Prévention de la radicalisation : Un séminaire du Conseil Régional du Culte Musulman
Le Conseil Régional du Culte Musulman est une association qui regroupe les représentants des lieux de culte dans notre Région. Sur leur invitation, j'ai assisté le 24 janvier dernier à Marseille à un séminaire sur la « prévention de la radicalisation », avec la participation de représentants de l'Etat et d'Universitaires. Prévue avant le 7 janvier 2015, cette initiative prenait une résonance particulière dans le contexte actuel.
Outre l’État, les collectivités locales étaient invitées et j'y ai représenté la Région, simplement pour écouter et parler « en off » avec des participants. J'ai ressenti un certain regret de la faible représentation des politiques, mais un grand soulagement de voir et d'écouter le Préfet, qui était accompagné également de la Préfète à l’Égalité des Chances. La peur est présente, avec la multiplication des actes contre les Mosquées en deux semaines. Dans les Bouches-du-Rhône, 10 mosquées sont sous surveillance policière, au même titre que plusieurs synagogues.
L'Etat définit la « radicalisation » comme la première étape avant « l'extrémisme puis le terrorisme », ces deux dernières étapes faisant l'objet de traitements de police et judiciaires. Cette radicalisation se repère comme une rupture rapide et brutale, qu'il faut bien distinguer des processus de conversion, définis comme de longs cheminements spirituels. Les interlocuteurs de la plateforme d'appel mise en place pour l'écoute des familles et le signalement des « djihadistes » sont formés à faire la différence. Il ne s'agit surtout pas pour l'Etat d'intervenir dans la définition d'un bon ou d'un mauvais Islam, mais d'empêcher des départs à l'appui d' « indicateurs de basculement ».
La radicalisation « djihadiste » est un processus qui prend naissance au sein même de notre société. Elle part 1/ d'une humiliation ressentie : frustration sociale qui correspond souvent à une réalité vécue, 2/ du sentiment permanent d'être une victime, et permet 3/ l'appartenance ressentie à une communauté islamique virtuelle dans laquelle on va pouvoir jouer au « héros négatif », avec beaucoup de narcissisme. L'accès à la propagande Internet se combine avec des rencontres physiques, dans des lieux de radicalisation : souvent la prison, pas forcément des lieux de culte. Il est cependant difficile de dresser un vrai profil type : ce qui frappe est la diversité des profils et des familles concernées.

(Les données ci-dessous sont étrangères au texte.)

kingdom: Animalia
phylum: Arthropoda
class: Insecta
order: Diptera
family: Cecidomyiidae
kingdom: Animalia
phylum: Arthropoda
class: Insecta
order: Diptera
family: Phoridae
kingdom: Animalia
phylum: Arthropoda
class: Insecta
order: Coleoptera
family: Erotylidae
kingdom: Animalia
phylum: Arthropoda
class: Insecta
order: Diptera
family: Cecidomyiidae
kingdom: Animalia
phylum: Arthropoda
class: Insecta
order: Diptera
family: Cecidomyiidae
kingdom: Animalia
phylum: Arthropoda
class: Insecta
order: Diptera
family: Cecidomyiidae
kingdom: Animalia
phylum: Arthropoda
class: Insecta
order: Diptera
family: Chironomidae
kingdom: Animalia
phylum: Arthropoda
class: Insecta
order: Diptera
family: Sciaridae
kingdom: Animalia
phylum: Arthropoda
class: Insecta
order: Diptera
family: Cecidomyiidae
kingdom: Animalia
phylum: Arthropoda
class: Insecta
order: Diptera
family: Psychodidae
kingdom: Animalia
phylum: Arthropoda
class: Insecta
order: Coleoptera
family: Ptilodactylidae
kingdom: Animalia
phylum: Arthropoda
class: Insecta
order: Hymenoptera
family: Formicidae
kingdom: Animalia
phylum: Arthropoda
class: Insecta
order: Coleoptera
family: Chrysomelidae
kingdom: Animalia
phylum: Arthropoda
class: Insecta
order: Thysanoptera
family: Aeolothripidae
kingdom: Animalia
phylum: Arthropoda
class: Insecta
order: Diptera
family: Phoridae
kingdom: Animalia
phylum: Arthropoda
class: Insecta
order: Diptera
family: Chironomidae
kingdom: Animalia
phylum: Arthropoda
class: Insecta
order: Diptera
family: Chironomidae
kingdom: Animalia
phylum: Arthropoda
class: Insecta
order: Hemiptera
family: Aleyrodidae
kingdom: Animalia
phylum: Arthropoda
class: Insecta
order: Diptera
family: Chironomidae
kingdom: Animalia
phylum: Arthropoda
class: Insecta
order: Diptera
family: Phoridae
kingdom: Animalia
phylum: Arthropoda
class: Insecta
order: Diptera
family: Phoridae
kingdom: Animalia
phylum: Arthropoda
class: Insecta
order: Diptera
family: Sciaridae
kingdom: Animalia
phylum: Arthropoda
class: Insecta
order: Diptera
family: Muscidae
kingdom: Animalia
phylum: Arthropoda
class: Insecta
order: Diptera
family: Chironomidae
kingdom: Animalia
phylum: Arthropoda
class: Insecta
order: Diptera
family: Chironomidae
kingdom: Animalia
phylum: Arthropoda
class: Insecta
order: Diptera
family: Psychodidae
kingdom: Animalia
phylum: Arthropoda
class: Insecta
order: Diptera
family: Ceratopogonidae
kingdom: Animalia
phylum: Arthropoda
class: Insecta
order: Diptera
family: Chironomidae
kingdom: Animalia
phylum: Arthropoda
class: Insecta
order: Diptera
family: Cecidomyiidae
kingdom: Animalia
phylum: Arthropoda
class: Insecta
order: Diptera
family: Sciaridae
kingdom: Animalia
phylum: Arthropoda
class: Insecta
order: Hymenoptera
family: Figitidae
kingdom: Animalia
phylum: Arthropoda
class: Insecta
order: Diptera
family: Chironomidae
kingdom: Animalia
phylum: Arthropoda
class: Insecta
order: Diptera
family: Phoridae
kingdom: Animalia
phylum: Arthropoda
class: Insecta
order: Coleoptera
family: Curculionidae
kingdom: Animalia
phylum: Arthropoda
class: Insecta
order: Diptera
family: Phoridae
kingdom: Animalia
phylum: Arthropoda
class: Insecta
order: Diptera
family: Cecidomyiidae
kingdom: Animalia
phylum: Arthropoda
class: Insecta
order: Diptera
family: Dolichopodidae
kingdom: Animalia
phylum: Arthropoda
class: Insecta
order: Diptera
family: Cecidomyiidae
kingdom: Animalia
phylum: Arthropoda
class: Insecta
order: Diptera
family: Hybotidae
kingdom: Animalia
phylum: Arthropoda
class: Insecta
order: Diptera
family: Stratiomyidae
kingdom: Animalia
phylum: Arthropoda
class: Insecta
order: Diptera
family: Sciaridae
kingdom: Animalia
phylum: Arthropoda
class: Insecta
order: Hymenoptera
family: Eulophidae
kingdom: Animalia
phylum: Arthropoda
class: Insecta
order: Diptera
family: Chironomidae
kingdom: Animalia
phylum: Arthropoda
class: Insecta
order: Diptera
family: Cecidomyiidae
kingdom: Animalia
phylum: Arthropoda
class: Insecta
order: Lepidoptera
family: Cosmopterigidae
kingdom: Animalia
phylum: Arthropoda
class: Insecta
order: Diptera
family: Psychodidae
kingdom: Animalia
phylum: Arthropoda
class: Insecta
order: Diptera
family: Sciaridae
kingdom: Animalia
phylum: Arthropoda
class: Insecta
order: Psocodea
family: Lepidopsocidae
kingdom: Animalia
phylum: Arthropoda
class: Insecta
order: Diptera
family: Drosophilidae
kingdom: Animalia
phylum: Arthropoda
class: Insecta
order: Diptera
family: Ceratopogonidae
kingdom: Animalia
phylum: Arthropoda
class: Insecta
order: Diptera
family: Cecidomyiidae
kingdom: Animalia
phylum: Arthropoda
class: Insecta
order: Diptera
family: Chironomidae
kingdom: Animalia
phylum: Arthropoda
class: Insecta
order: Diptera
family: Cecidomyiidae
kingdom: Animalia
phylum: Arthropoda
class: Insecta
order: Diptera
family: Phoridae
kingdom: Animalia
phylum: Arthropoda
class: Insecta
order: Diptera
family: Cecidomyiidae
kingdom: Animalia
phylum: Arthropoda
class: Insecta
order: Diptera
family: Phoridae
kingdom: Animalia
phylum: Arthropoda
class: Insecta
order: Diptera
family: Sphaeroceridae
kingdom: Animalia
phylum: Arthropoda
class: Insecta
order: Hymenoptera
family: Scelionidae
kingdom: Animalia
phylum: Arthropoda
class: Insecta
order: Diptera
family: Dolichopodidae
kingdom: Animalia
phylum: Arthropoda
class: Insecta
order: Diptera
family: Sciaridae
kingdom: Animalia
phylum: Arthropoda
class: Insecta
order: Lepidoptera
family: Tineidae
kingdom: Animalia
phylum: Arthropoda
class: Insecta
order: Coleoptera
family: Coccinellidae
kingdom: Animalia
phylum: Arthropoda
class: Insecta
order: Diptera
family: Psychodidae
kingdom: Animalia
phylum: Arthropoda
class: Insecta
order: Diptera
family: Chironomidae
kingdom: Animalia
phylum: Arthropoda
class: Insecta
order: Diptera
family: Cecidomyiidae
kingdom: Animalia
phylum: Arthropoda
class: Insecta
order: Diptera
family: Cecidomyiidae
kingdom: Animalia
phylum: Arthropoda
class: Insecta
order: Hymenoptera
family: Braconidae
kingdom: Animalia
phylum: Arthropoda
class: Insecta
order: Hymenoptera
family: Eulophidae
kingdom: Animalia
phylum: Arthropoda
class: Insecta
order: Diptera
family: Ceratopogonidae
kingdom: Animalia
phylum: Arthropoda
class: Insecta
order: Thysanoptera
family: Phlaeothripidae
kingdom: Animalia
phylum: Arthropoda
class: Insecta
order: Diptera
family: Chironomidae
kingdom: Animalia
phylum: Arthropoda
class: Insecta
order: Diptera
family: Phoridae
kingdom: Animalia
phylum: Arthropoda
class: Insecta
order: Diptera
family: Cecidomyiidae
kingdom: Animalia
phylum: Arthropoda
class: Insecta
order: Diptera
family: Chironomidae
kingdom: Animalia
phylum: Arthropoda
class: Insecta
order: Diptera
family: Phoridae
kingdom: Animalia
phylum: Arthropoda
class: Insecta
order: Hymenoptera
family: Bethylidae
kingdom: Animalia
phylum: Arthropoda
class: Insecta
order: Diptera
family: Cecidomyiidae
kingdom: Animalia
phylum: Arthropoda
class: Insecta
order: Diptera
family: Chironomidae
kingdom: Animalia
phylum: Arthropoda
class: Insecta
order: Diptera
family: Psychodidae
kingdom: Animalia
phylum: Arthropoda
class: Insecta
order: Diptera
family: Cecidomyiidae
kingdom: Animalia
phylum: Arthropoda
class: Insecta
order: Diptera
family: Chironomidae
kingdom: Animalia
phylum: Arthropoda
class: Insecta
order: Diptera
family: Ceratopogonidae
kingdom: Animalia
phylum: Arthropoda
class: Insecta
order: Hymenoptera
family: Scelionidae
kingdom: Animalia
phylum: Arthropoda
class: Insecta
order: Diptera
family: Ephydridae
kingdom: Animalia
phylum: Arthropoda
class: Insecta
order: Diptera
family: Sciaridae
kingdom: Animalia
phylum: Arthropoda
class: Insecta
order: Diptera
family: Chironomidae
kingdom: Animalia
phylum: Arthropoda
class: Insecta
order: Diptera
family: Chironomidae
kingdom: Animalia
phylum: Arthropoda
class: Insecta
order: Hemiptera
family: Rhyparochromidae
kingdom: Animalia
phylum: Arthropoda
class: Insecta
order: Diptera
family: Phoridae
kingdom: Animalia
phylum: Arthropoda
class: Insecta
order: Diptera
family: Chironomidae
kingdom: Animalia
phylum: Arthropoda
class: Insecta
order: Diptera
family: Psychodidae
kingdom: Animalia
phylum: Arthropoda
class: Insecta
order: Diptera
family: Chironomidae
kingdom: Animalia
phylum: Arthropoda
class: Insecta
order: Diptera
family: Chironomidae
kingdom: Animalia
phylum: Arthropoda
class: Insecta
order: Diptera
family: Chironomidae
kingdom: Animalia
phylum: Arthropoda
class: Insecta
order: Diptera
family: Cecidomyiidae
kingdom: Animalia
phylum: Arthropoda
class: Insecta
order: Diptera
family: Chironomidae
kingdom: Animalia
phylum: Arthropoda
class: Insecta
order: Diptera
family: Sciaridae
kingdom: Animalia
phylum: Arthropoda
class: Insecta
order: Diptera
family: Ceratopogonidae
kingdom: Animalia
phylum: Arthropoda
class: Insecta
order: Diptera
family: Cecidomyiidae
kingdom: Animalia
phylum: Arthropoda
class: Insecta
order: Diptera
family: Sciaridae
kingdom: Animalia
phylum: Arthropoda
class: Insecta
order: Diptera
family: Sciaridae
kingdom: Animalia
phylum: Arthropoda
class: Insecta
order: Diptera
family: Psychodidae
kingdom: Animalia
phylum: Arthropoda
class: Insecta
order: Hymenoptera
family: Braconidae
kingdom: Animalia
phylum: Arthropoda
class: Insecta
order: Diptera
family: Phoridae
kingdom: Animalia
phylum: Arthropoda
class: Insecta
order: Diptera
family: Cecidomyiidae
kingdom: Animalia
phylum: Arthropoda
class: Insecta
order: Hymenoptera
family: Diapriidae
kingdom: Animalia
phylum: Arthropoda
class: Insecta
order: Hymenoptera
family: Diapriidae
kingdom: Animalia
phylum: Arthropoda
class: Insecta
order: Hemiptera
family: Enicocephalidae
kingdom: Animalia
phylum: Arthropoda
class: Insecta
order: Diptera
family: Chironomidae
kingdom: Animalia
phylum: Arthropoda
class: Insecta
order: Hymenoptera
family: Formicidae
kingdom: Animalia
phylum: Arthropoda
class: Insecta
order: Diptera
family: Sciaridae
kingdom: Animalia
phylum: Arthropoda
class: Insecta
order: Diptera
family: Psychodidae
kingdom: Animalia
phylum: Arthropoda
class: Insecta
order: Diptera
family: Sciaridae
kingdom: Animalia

Sur ce dernier point, plusieurs réactions dans la salles (imams, aumoniers, responsables de salles de prières) ont confirmé que les jeunes radicalisés fréquentaient rarement les lieux de prières ou connaissaient mal les pratiques religieuses. Certains ont évoqué un clivage de générations et la difficulté de s'adresser à la jeunesse... là où les terroristes savaient parfaitement « maîtriser les codes » qui parlent à la jeunesse d'aujourd'hui.
J'ai bien entendu aussi que ces représentants de la religion musulmane ne prétendaient pas du tout se substituer au travail nécessaire de l'école publique et laïque : « Chacun à sa place ; chacun ses responsabilités » mais voulaient pratiquer leur religion en paix.
Ma conviction qu'il ne faut surtout pas toucher à la loi de 1905 sur la séparation des Eglises et de l'Etat en a été renforcée. Cette loi est le résultat d'un conflit qui a opposé, il y a plus d'un siècle, une Eglise forte et une Ecole républicaine forte (Le Curé contre l'Instituteur). Aujourd'hui, une religion comme la religion musulmane est très peu structurée ; et l'école républicaine est en plein questionnement sur elle-même, relativement affaiblie. Ce contexte n'est pas favorable pour ouvrir la boite de Pandore, avec des résultats que personne ne maîtriserait : ni l'Etat, ni les français musulmans, traversés de multiples sensibilités et qui veulent surtout qu'on leur fiche la paix.
Réaffirmer et ré-expliquer les principes de laïcité n'empêche cependant pas de dialoguer ni de connaître les religions, ne serait-ce que pour éviter la diffusion des préjugés. En la matière, des initiatives comme ce séminaire, qui permettent de se rencontrer, ont plutôt vertu apaisante.